Non è strano, che uno dei gruppi umani con il QI più elevato, gli ebrei askenaziti, siano anche uno dei gruppi meno propensi al meticciamento. E questo lo si nota in tutte le popolazioni.

Riprendete il risultato del primo studio: presa visione di due gruppi di simboli doveva comprendere quale fosse il simbolo mancante dall’altro gruppo. Ecco, chi predica l’accoglienza è incapace di riconoscere il ‘simbolo mancante’. Il problema è che sono al governo. Sulle navi della Marina. E in televisione. E sono tutti poco intelligenti.

Insomma, volevano capire come renderci tutti ‘amici dei migranti’, e hanno scoperto che l’unico modo per farlo è renderci tutti più scemi.

E questo dimostra che c’è una correlazione evidente tra chi accoglie e la stupidità.




9 pensieri su “Lampedusa, studio: chi accoglie i clandestini ha un basso quoziente intellettivo”

  1. scusate, ma dove avete mai visto un leghista che ha anche un intelligenza?

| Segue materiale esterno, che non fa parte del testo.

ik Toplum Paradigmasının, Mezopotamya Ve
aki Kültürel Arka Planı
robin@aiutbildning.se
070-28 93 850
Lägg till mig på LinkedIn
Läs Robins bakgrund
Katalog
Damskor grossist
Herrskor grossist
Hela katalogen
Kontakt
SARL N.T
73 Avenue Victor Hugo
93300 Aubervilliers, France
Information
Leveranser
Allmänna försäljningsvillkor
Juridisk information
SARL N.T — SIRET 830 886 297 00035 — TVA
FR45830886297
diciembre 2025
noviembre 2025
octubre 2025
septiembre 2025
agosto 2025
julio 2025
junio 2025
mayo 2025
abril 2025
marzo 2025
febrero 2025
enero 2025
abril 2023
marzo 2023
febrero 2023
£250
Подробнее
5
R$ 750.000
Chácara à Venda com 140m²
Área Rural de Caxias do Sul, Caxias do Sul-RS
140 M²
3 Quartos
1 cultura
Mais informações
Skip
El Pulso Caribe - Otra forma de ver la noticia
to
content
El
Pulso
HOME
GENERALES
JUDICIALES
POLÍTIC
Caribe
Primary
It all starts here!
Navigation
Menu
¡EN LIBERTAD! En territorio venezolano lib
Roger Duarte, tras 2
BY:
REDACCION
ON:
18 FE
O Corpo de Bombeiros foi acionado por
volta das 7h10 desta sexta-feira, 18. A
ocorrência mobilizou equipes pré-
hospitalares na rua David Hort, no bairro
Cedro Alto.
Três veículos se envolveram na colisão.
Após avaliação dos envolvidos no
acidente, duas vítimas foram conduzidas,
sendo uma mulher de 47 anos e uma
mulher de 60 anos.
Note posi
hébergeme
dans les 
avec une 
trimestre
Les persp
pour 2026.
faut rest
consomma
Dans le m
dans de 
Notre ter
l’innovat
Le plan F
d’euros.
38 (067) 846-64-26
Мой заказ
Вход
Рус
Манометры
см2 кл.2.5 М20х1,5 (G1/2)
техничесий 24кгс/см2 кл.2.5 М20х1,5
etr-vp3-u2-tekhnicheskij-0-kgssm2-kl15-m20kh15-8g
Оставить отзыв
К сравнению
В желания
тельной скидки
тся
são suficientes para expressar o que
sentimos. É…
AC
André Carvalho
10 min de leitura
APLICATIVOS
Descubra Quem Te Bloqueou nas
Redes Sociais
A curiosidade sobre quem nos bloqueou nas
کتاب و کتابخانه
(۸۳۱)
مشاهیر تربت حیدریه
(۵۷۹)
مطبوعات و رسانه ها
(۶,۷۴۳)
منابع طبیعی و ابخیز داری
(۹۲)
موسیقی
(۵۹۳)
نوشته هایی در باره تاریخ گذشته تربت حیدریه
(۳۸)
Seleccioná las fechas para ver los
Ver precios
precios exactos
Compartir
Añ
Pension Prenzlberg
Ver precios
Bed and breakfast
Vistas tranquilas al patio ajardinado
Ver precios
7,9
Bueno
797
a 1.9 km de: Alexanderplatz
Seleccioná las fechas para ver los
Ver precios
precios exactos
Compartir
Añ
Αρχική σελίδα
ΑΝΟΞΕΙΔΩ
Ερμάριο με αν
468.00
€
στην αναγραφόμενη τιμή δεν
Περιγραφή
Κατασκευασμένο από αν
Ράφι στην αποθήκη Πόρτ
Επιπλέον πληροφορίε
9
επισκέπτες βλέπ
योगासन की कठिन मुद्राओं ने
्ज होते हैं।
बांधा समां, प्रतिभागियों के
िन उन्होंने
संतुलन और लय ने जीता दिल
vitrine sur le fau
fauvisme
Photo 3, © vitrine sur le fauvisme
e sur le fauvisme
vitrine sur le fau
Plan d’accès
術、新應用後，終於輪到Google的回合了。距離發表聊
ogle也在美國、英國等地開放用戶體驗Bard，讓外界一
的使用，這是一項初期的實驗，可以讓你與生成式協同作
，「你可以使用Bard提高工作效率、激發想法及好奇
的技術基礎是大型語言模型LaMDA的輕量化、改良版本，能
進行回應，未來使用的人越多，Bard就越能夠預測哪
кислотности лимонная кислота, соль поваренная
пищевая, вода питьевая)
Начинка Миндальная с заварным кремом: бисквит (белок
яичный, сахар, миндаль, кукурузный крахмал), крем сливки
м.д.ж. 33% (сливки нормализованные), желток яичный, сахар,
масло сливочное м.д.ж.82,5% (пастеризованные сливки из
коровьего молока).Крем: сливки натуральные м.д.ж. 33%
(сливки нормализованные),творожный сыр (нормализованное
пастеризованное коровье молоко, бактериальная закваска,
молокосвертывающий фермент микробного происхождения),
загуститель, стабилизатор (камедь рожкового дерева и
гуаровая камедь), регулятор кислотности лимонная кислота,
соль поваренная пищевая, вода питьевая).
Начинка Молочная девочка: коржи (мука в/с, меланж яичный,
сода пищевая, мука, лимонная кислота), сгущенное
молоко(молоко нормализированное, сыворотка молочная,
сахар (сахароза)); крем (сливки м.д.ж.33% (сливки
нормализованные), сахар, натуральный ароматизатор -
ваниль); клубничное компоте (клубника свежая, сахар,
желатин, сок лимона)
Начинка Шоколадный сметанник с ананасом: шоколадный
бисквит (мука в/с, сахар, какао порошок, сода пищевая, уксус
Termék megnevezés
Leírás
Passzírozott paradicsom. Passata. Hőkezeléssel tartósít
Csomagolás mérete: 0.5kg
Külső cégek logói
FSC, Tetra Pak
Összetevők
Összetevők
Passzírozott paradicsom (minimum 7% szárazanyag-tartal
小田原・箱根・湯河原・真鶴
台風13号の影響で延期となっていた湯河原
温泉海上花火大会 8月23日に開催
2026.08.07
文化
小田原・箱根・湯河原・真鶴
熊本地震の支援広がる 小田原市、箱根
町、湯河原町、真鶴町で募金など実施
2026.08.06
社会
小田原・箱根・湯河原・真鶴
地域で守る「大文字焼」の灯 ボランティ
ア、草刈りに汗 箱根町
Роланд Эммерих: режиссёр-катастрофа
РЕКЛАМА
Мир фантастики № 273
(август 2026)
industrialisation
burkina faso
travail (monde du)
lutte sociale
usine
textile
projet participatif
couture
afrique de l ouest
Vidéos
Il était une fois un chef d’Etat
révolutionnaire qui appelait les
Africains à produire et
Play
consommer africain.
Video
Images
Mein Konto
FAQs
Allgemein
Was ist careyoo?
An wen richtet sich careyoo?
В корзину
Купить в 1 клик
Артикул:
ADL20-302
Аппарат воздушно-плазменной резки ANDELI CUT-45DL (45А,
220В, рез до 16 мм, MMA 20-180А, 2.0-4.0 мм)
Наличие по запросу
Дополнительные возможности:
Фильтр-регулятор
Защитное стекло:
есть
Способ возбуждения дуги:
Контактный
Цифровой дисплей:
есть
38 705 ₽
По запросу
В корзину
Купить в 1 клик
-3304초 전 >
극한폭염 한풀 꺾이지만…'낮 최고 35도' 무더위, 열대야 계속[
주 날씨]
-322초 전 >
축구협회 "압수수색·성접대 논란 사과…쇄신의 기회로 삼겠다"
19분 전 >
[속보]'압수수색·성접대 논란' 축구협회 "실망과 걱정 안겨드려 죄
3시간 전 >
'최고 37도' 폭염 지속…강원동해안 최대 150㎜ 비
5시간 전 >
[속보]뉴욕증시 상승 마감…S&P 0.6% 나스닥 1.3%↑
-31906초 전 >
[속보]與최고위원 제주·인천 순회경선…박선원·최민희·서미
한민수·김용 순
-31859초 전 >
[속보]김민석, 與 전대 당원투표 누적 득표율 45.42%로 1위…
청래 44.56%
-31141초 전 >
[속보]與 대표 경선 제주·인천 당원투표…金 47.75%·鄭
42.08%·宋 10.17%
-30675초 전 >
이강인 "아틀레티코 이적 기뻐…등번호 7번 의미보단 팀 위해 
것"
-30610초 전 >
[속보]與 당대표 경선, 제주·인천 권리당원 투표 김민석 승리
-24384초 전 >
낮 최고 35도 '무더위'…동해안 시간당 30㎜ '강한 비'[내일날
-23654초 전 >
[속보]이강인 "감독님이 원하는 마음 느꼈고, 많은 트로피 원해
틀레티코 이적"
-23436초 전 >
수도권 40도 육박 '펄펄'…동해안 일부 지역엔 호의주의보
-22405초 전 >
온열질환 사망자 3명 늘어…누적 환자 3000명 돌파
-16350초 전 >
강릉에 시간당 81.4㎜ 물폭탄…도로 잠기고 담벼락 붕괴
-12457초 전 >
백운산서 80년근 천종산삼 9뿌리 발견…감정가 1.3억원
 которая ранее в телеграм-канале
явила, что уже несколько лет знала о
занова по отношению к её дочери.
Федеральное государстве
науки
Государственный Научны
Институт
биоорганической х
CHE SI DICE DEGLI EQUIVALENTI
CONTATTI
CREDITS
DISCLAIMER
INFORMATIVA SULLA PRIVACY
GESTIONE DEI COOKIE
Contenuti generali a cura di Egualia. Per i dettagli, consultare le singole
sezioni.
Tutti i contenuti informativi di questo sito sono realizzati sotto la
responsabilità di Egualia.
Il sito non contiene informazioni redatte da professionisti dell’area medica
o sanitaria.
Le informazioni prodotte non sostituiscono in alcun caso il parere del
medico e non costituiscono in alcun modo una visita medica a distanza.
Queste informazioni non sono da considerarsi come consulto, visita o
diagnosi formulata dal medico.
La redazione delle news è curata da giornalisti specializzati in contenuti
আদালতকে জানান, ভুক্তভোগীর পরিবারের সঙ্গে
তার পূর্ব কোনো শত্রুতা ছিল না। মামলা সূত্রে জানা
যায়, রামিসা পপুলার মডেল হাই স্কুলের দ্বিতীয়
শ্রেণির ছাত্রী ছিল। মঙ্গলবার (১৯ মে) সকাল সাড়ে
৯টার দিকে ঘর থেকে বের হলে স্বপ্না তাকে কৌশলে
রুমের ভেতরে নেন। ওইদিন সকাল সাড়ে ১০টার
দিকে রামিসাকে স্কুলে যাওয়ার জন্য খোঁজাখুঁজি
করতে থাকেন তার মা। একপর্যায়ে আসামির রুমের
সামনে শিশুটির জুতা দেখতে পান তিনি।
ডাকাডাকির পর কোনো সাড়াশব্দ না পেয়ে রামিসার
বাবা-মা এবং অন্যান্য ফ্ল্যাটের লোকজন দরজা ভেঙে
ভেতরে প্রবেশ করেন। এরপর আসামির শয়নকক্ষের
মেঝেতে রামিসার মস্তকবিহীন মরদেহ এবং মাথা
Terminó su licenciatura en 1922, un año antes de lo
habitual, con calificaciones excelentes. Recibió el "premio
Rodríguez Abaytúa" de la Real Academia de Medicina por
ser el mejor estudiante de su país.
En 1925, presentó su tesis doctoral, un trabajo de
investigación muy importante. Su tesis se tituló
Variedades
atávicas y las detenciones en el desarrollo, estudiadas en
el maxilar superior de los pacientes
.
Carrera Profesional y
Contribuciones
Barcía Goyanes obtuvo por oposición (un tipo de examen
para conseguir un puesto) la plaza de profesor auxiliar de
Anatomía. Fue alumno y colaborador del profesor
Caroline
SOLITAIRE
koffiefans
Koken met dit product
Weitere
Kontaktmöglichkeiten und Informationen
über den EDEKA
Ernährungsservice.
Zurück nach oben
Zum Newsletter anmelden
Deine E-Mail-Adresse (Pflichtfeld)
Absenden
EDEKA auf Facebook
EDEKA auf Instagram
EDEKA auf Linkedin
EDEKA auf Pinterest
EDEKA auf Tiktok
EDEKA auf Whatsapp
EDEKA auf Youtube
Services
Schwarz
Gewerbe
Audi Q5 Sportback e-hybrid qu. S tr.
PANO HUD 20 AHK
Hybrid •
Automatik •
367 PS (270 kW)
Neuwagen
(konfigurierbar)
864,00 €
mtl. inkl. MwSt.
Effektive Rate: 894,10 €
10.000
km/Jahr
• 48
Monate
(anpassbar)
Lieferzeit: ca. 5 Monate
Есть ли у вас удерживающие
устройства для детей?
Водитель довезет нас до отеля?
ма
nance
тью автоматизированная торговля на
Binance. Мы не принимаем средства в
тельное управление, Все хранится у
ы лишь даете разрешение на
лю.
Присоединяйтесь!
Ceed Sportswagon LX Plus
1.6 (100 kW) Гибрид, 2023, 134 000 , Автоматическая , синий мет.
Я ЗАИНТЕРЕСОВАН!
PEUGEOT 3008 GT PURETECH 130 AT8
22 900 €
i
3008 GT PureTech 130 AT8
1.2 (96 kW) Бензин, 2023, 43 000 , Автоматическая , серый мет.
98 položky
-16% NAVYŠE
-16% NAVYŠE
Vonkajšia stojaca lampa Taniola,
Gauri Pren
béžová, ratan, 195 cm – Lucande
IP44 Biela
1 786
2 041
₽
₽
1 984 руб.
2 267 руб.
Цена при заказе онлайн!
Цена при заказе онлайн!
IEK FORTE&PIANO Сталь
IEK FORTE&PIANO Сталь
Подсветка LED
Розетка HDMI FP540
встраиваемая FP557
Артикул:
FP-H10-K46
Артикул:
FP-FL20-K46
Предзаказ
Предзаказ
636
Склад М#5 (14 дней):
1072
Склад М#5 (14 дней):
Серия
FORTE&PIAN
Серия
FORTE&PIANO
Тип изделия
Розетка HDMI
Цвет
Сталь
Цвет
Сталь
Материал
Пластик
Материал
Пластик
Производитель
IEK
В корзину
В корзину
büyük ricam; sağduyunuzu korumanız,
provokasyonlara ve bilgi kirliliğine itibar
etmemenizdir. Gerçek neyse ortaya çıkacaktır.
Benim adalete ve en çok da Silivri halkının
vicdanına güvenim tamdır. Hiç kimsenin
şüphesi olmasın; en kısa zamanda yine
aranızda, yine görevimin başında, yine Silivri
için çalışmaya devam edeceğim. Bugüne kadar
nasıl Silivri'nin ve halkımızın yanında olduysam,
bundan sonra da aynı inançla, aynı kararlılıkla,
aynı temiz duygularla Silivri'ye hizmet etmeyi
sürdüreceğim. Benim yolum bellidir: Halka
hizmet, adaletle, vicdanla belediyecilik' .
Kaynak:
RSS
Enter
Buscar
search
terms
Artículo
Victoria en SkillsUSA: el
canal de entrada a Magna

    Il vero studio farlocco, e’ quello
    di aver posizionato agli antipodi
    fascisti ed antifascisti,
    quando in realta sono la stessa razza di deficienti mentecatti.

    ******
    «Il fascismo si divide in due parti: il fascismo propriamente detto e l’antifascismo».
    Ennio Flaiano

  2. Trovo inquietante che si siano fatti studi su come rendere meno intelligenti le persone, a prescindere dal fine. E, statene sicuri, che la sinistra radicale, la stessa che ha ammazzato milioni di persone in varie parti del mondo per ‘dare l’esempio’, e ‘creare l’uomo nuovo’, saprà farne uso, a tempo debito ed avendo il necessario sostegno popolare (da parte di scemi intellettualmente poco dotati, ma votanti).
    Pensate solo all’utilizzo di simili sistemi, che potrebbero definire ‘poco invasivi’, per chi viene arrestato per razzismo o omofobia.
    Mentre rapinatori, ladri, perfino assassini, rigorosamente preterintezionali, girano a piede libero difesi e protetti da associazioni di criminali, finanziate da speculatori globali che dovrebbero essere arrestati ed impiccati senza processo.